The problem with Chemerinsky’s view is that it sweeps too broadly. It would literally make every unlawful arrest by police into cases of kidnapping. That would treat officers in thousands of such cases in history as kidnappers. Before we decides that we had have the equivalent of thousands of Lindbergh babies, we might want to check the criminal code and cases.
These cases are uniformly handled as unlawful arrests because they lack of the intent associated with kidnapping. Officers make mistakes. I have both sued and represented law enforcement officers. According to the federal government, dozens of arrests have been made and charged. It has insisted that the officers suspected Pettibone of being a person accused of federal offenses. That does not make the arrest lawful. Moreover, the government is wrong in claiming that this was not an arrest. Pettibone was not free to leave. He was in custody. As the Supreme Court held in Ybarra v. Illinois, “seizure of a person must be supported by probable cause particularized with respect to that person.”
However, courts have rejected even claims of unlawful arrest in cases of mistake. In Hill v. California, 401 U.S. 797, 802 (1971), the Supreme Court held a mistaken arrest was still constitutionally valid if there was probable cause to arrest the person sought and there was a reasonable belief that the arrestee was, in fact, the person sought.
There has not been an allegation in Portland of the type of massive arrests conduct by the DC police in our World Bank case to suppress protests. The federal government is claiming that most of those detained were charged. Absent such evidence of systemic suppressive arrests, this is more likely to be viewed as a standard unlawful arrest. Under Chemerinsky’s view and that of Senator Casey, we would have thousands of kidnapping cases. I cannot find a single case that fits this fact pattern where a court has a classified the act as kidnapping.

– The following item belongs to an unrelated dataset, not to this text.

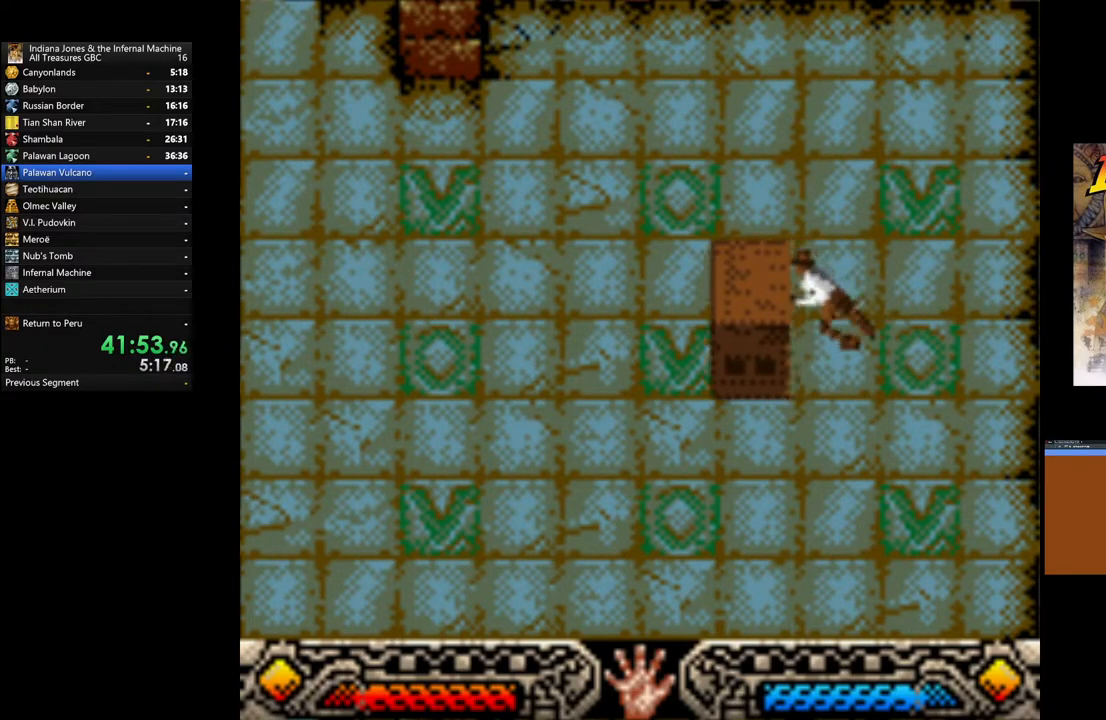
{"buttons": ["A"], "left_stick": "left", "right_stick": "center", "events": []}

Perhaps one exists but, given the unfortunate regularity of unlawful arrests, the record is telling.
Where we have seen “kidnapping” raised is where police officers are acting outside of their jurisdiction or even in another country. For example, in Frisbie v. Collins, 342 U.S. 519, 520 (1952), the defendant alleged that he was kidnapped in Chicago by Michigan police to face trial for murder in Michigan. The Court found that the act met the definition of the Federal Kidnapping Act in 1932. since Michigan police officers acted outside their territorial jurisdiction, without legal authority. It did not however toss out the charges:
“Despite our prior decisions, the Court of Appeals, relying on the Federal Kidnaping Act, held that respondent was entitled to the writ if he could prove the facts he alleged. The Court thought that to hold otherwise after the passage of the Kidnaping Act “would in practical effect lend encouragement to the commission of criminal acts by those sworn to enforce the law.” In considering whether the law of our prior cases has been changed by the Federal Kidnaping Act, we assume, without intimating that it is so, that the Michigan officers would have violated it if the facts are as alleged. This Act prescribes in some detail the severe sanctions Congress wanted it to have. Persons who have violated it can be imprisoned for a term of years or for life; under some circumstances violators can be given the death sentence. We think the Act cannot fairly be construed so as to add to the list of sanctions detailed a sanction barring a state from prosecuting persons wrongfully brought to it by its officers. It may be that Congress could add such a sanction. We cannot.”